In the early 90s, sending and receiving money online for payment of goods and services rendered was not easy. Individuals couldn’t imagine how possible it would be to carry out such transactions, even though other financial institutions like banks had ways to carry out an online transactions.
Today, everybody who does business online knows about and is likely using the largest and most popular online payment gateway, PayPal.
Currently, PayPal operates in more than 200 countries worldwide, with over 400+ million active users. It enables consumers and merchants to receive money in more than 100 countries, withdraw funds in 55+ countries and hold balances in their PayPal accounts in 25 countries. It has executed payment volume in excess of 1 trillion in last 12 months.
Now, let’s look into the history of PayPal and learn about its early success.
PayPal was originally established by Max Levchin, Peter Thiel, and Luke Nosek in 1998 as Confinity, fusion of words confidence and infinity, a company that developed security software for handheld devices. It had no success with that business model. Hence, they switched their focus to a digital wallet — low-cost, almost effortless digital payments for consumers and businesses.
Founders adeptly leveraged an opening in the payments market, as nobody was really focusing on a digital payment platform between consumers and businesses, a gap which they exploited brilliantly as Confinity took off at the start of the new century.

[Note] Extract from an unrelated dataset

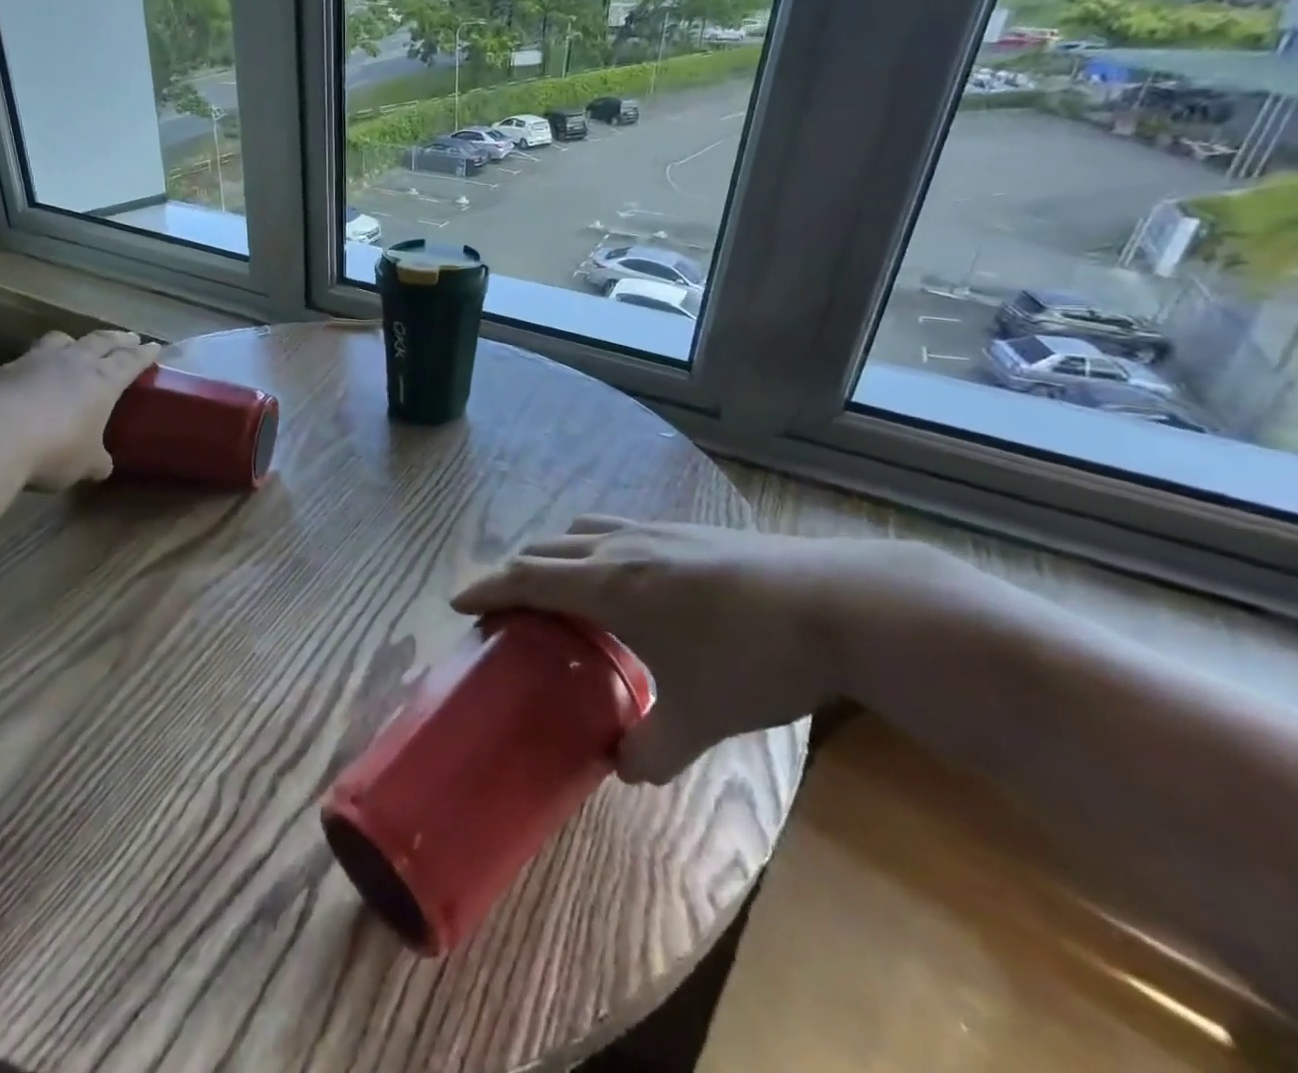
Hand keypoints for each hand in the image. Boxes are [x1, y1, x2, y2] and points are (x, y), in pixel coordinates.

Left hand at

In 2000, Confinity was acquired by X.com, an online financial services company founded in 1999 by Elon Musk. Musk was optimistic about the future success of the money transfer business Confinity was developing. He was so confident that he terminated his plans of X.com and started focusing completely on Confinity. He resigned from his CEO position and appointed Peter Thiel as CEO of X.com.
The company was renamed as PayPal and the product was officially launched in 2000. The founders’ idea was to convince customers to share their emails, banking and credit card information in return for fast, low-cost payments. Initially, they found it difficult to bring in traffic. However, it gained massive success mainly due to its referral system and small charges of USD 20, USD 10, and later USD 5 for sign up. During this time, PayPal achieved almost 10% in daily growth. Between March 2000 and the summer of the same year, PayPal had gotten over 5 million new clients. The business skyrocketed; PayPal was spreading around the world like wildfire.
In 2002, PayPal went public. The IPO was a grand success. Stock price rose by over 50% and closes its first day of trading at USD 20 per share. Shortly after PayPal’s IPO, the company was acquired by eBay for USD 1.5 billion — a highly touted “marriage” between digital auction and online payment services.
Why didn’t anyone else notice that consumer and business payments on early retail sites like eBay were being paid by checks and money orders via the U.S. Postal Service, resulting in delays for products to be delivered and for checks to clear? That answer is unclear, but the PayPal founders certainly cracked the code and set up the company as the leading light for online payments. Peter Thiel and his co-founders foresight and Elon Musk believed in that idea helped them build a billion dollar business. Sale to eBay helped all stake holders make a fortune. Elon Musk made USD 180 million (after tax) and Peter Thiel made USD 55 million by selling their stake to eBay.
Ignore the conventional wisdom. If everybody else is doing it one way, there is a good chance you can find your niche by going in exactly opposite direction.